Check each line of the listing below for the string "down", then copy every line that has it.

MATERIAL FOR THIS TASK section start

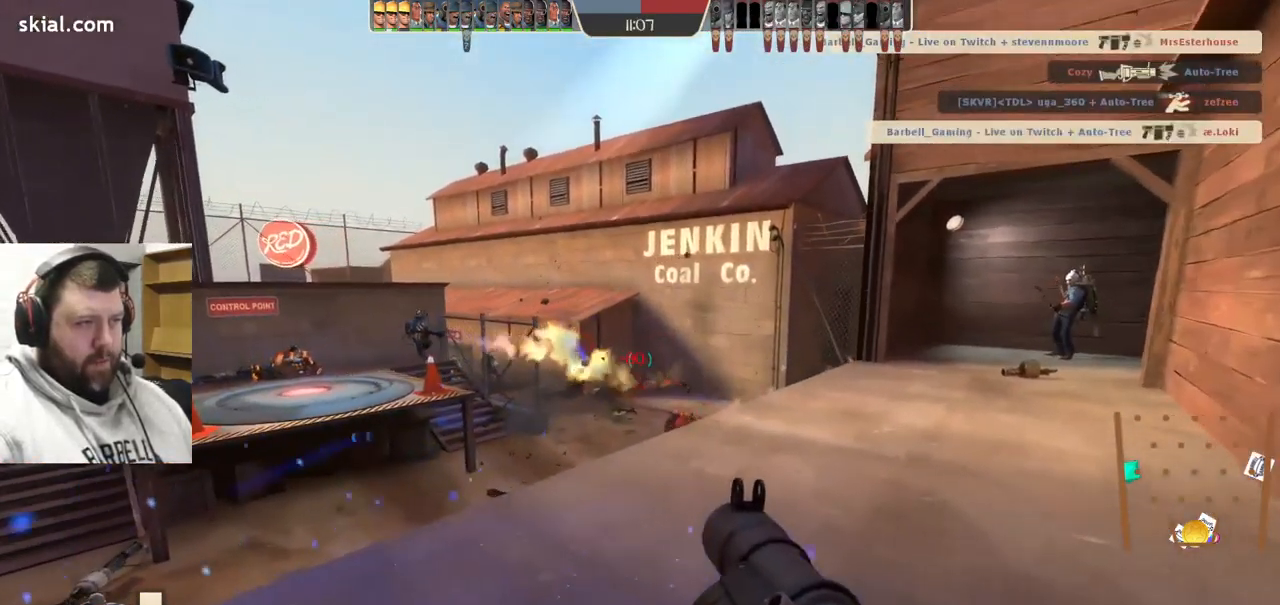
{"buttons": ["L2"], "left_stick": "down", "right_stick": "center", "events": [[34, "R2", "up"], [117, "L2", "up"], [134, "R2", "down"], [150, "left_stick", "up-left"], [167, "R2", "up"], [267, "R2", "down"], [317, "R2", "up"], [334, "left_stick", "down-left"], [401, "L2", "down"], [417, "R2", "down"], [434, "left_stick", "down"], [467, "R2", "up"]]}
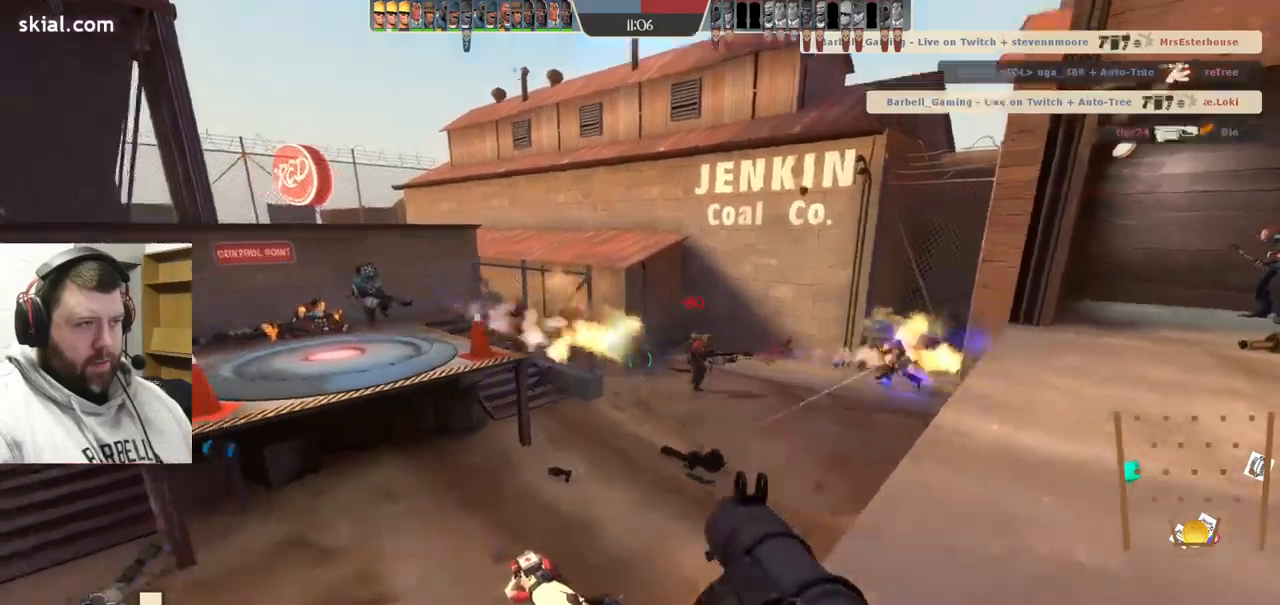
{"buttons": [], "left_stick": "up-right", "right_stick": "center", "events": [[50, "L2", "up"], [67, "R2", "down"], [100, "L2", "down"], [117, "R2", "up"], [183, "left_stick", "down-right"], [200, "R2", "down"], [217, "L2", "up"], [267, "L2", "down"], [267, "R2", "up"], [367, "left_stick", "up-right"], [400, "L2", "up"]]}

MATERIAL FOR THIS TASK section end
MATERIAL FOR THIS TASK section start

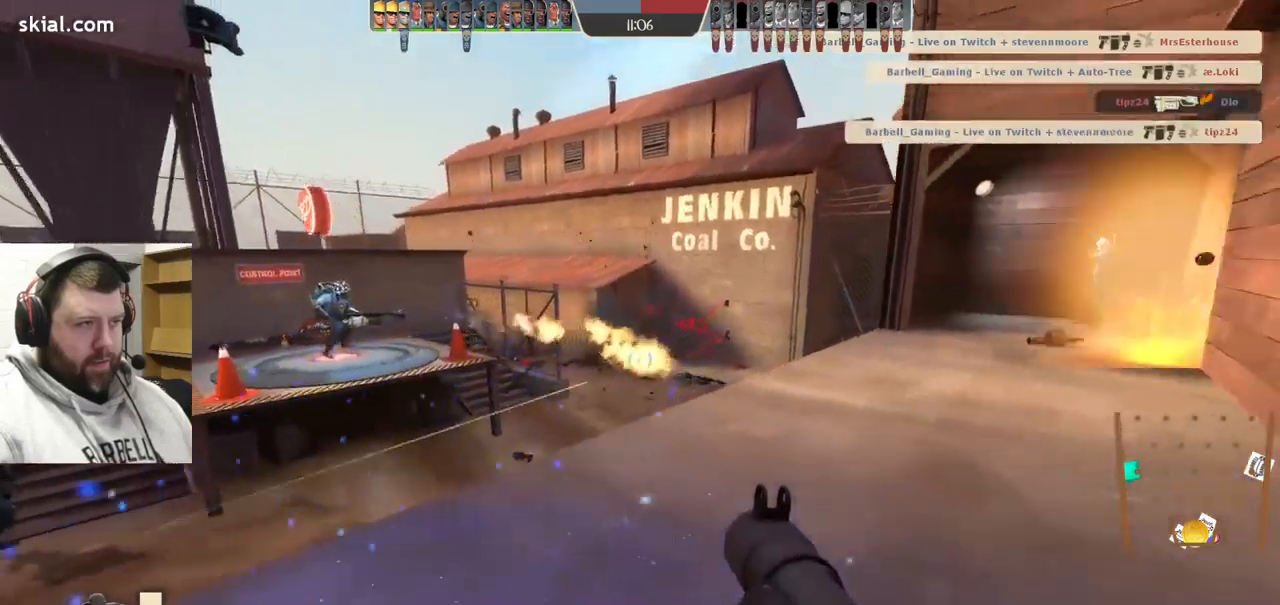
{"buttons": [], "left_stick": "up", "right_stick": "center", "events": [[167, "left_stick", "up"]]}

MATERIAL FOR THIS TASK section end

◆ **RESULT OF THIS EXERCISE**:
{"buttons": ["L2"], "left_stick": "down", "right_stick": "center", "events": [[34, "R2", "up"], [117, "L2", "up"], [134, "R2", "down"], [150, "left_stick", "up-left"], [167, "R2", "up"], [267, "R2", "down"], [317, "R2", "up"], [334, "left_stick", "down-left"], [401, "L2", "down"], [417, "R2", "down"], [434, "left_stick", "down"], [467, "R2", "up"]]}
{"buttons": [], "left_stick": "up-right", "right_stick": "center", "events": [[50, "L2", "up"], [67, "R2", "down"], [100, "L2", "down"], [117, "R2", "up"], [183, "left_stick", "down-right"], [200, "R2", "down"], [217, "L2", "up"], [267, "L2", "down"], [267, "R2", "up"], [367, "left_stick", "up-right"], [400, "L2", "up"]]}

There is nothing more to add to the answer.